* _Extracto del documento_
Descubre el Monasterio de Santa Catalina en Ares. Naturaleza, historia y rutas únicas por uno de los enclaves más especiales de las Rías Altas.
¿Por qué visitar el Monasterio de Santa Catalina?
Visitar el Monasterio de Santa Catalina es adentrarse en un espacio donde el tiempo parece haberse detenido. Situado en el municipio de Ares, en la provincia de A Coruña, este antiguo convento franciscano data del siglo XIV y conserva un encanto singular. Rodeado de un frondoso bosque atlántico, invita a recorrer sus senderos mientras se descubren los restos arquitectónicos que han sobrevivido a siglos de historia.
La combinación de ruinas, naturaleza y vistas al mar convierten este enclave en una parada obligada para quienes buscan un turismo pausado, cultural y en contacto con el entorno. El entorno del monasterio es ideal para hacer rutas de senderismo suaves, accesibles a todo tipo de público. Además, la atmósfera es especialmente serena, lo que lo hace perfecto para una visita contemplativa o una escapada fotográfica.
Por otro lado, es un espacio vinculado a la memoria colectiva de Ares. Asociaciones locales han trabajado por su conservación y puesta en valor, organizando actividades culturales y visitas guiadas que permiten entender su papel histórico en la región. Así, no solo es una joya arquitectónica, sino también un lugar vivo, en diálogo con el presente.
¿Qué ver en el Monasterio de Santa Catalina?

Las ruinas del monasterio
Los muros de piedra, cubiertos de musgo, crean un paisaje evocador. Se conservan partes del claustro, arcos y restos de las estancias principales. Las raíces y la vegetación se han fundido con la arquitectura, creando una imagen única que mezcla lo natural con lo histórico.

Registros de datos almacenados:
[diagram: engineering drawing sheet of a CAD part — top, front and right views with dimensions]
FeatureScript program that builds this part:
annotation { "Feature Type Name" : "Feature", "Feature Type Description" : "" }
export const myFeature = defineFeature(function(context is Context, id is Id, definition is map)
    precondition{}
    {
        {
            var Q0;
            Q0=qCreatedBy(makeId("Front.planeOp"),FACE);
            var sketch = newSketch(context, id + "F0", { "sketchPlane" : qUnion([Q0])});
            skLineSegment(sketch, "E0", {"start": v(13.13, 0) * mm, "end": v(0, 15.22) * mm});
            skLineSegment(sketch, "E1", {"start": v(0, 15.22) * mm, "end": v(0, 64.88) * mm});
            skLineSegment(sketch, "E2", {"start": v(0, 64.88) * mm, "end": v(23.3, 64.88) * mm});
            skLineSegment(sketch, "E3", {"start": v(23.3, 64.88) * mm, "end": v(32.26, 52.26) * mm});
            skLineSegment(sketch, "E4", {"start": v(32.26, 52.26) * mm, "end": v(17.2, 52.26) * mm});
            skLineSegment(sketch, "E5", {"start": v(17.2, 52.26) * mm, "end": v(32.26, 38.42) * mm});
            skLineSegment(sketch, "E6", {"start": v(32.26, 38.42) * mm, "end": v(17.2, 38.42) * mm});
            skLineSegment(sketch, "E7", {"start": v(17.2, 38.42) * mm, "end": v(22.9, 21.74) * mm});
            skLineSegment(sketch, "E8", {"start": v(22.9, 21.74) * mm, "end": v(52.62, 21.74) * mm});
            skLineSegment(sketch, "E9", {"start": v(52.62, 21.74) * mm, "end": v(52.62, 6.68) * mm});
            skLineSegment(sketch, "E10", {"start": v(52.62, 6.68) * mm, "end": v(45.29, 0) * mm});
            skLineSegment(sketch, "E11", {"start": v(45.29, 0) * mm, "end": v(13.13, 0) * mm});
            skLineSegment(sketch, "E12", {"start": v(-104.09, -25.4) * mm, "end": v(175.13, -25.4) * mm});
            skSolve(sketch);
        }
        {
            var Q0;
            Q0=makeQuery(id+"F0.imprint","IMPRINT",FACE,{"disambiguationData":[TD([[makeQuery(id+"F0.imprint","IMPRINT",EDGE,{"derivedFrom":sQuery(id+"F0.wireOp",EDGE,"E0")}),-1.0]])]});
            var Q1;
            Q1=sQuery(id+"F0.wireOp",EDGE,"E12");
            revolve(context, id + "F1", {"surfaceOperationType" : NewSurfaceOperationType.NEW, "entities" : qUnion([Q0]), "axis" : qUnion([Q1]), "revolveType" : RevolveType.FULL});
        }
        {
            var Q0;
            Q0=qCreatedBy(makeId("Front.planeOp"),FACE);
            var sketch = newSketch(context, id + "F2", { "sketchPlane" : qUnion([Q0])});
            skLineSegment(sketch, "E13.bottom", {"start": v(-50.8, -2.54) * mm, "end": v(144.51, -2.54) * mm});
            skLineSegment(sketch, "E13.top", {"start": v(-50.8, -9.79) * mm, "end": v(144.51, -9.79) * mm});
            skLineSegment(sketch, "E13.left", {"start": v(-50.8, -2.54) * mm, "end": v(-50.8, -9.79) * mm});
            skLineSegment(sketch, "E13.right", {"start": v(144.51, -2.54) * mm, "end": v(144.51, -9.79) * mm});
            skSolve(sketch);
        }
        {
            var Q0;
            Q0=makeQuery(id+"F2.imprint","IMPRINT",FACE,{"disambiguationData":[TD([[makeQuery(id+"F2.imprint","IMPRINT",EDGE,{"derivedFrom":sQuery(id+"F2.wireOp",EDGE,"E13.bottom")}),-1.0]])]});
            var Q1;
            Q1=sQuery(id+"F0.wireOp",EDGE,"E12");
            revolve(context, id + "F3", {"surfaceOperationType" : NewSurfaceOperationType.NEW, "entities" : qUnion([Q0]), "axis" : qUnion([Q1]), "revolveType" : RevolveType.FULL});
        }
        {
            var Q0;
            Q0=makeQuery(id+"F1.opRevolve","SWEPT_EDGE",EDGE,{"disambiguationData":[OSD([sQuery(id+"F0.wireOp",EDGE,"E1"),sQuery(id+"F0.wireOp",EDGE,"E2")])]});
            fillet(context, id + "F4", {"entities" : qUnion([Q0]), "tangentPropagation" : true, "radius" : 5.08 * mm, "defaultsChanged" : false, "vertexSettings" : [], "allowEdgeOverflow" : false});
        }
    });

* _Tareas a realizar_
**a)** Según el texto sobre el Monasterio de Santa Catalina, ¿de qué siglo data el antiguo convento franciscano?
**b)** Reescriba el fragmento del texto sobre el monasterio que comienza en "Descubre el Monasterio" y termina en "siglos de historia.", sustituyendo "frondoso" por "denso".
El material no es necesario para resolver el ejercicio.

* _Resultados del ejercicio_
**a)** Data del siglo XIV.

**b)**
Descubre el Monasterio de Santa Catalina en Ares. Naturaleza, historia y rutas únicas por uno de los enclaves más especiales de las Rías Altas.
¿Por qué visitar el Monasterio de Santa Catalina?
Visitar el Monasterio de Santa Catalina es adentrarse en un espacio donde el tiempo parece haberse detenido. Situado en el municipio de Ares, en la provincia de A Coruña, este antiguo convento franciscano data del siglo XIV y conserva un encanto singular. Rodeado de un denso bosque atlántico, invita a recorrer sus senderos mientras se descubren los restos arquitectónicos que han sobrevivido a siglos de historia.